→ Required action
The answer is one number: how many lines in the data below hold "grey".

→ Dataset
====
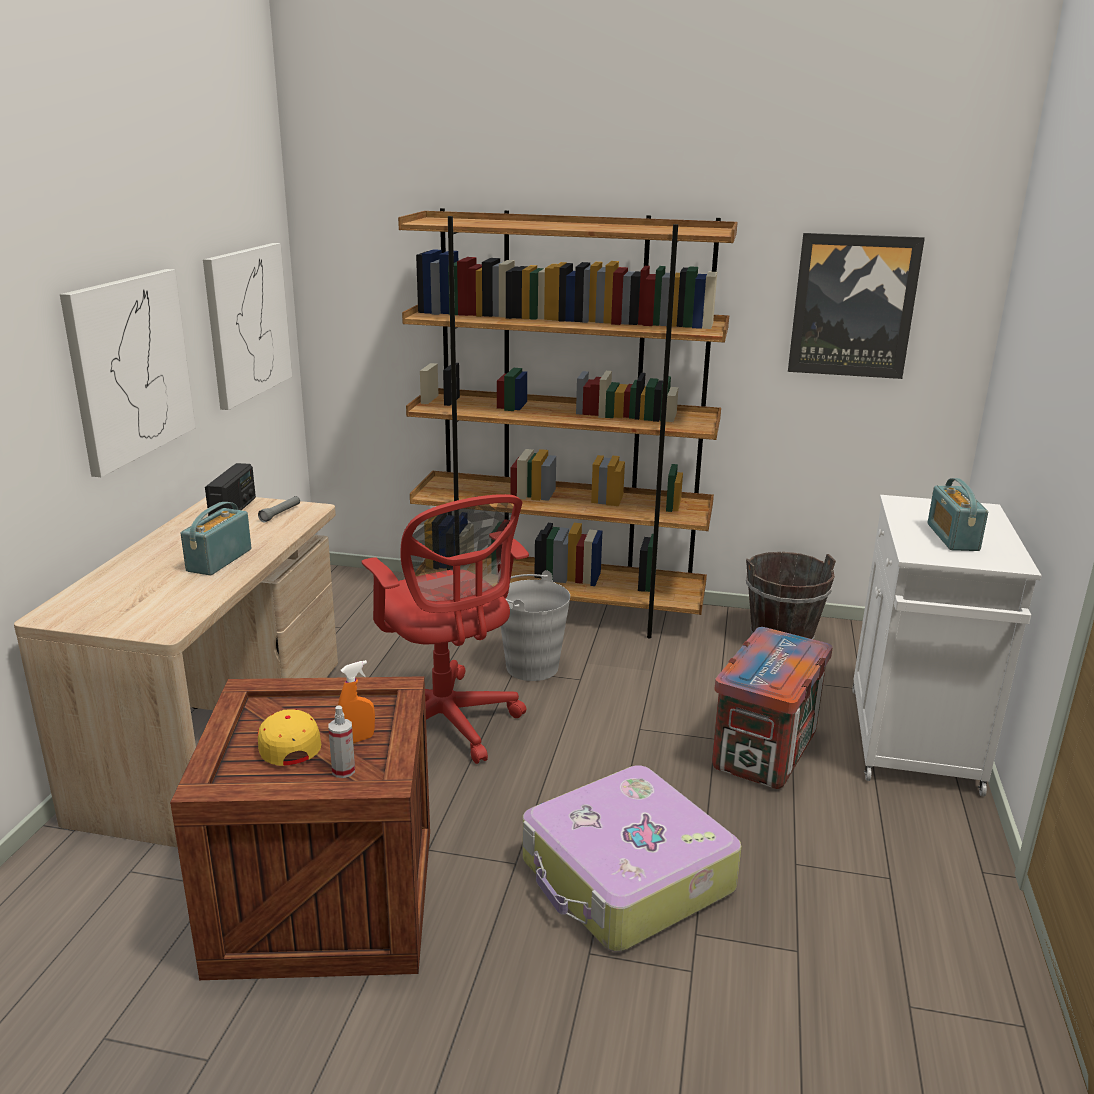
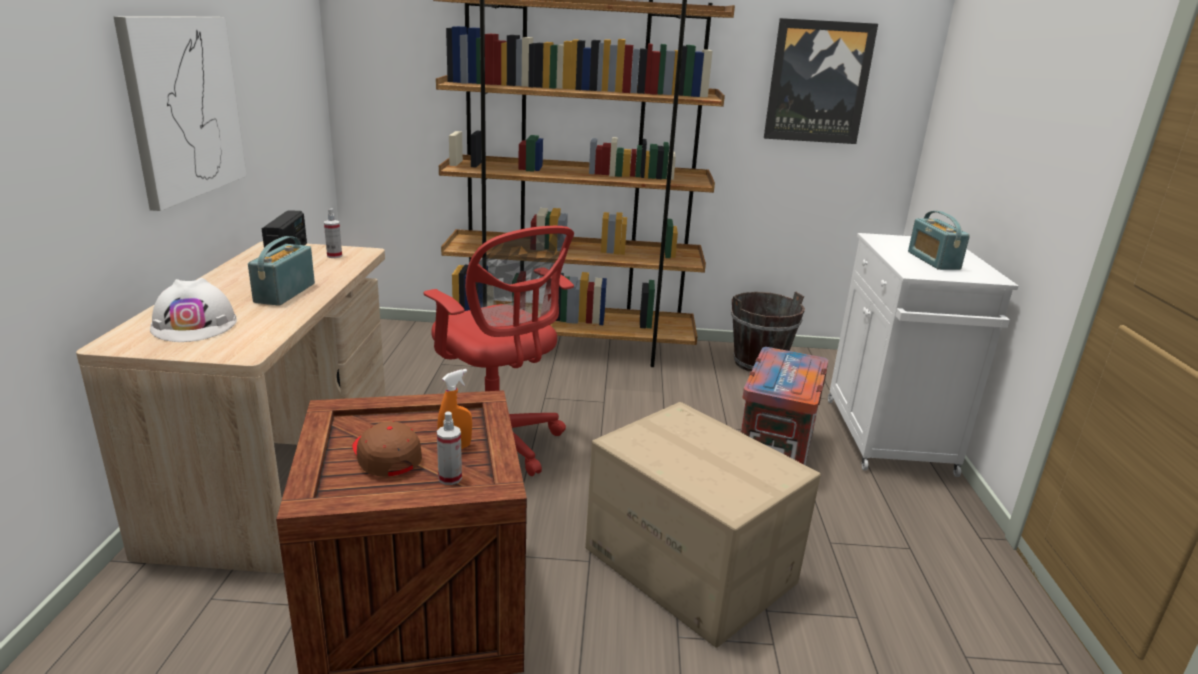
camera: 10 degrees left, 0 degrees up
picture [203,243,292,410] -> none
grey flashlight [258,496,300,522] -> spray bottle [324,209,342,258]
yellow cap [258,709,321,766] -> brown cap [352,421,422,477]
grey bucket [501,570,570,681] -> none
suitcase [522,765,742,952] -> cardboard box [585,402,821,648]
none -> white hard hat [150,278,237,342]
====
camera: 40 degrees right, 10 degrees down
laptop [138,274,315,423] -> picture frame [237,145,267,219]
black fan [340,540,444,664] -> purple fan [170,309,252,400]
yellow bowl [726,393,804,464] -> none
====
→ Solution
2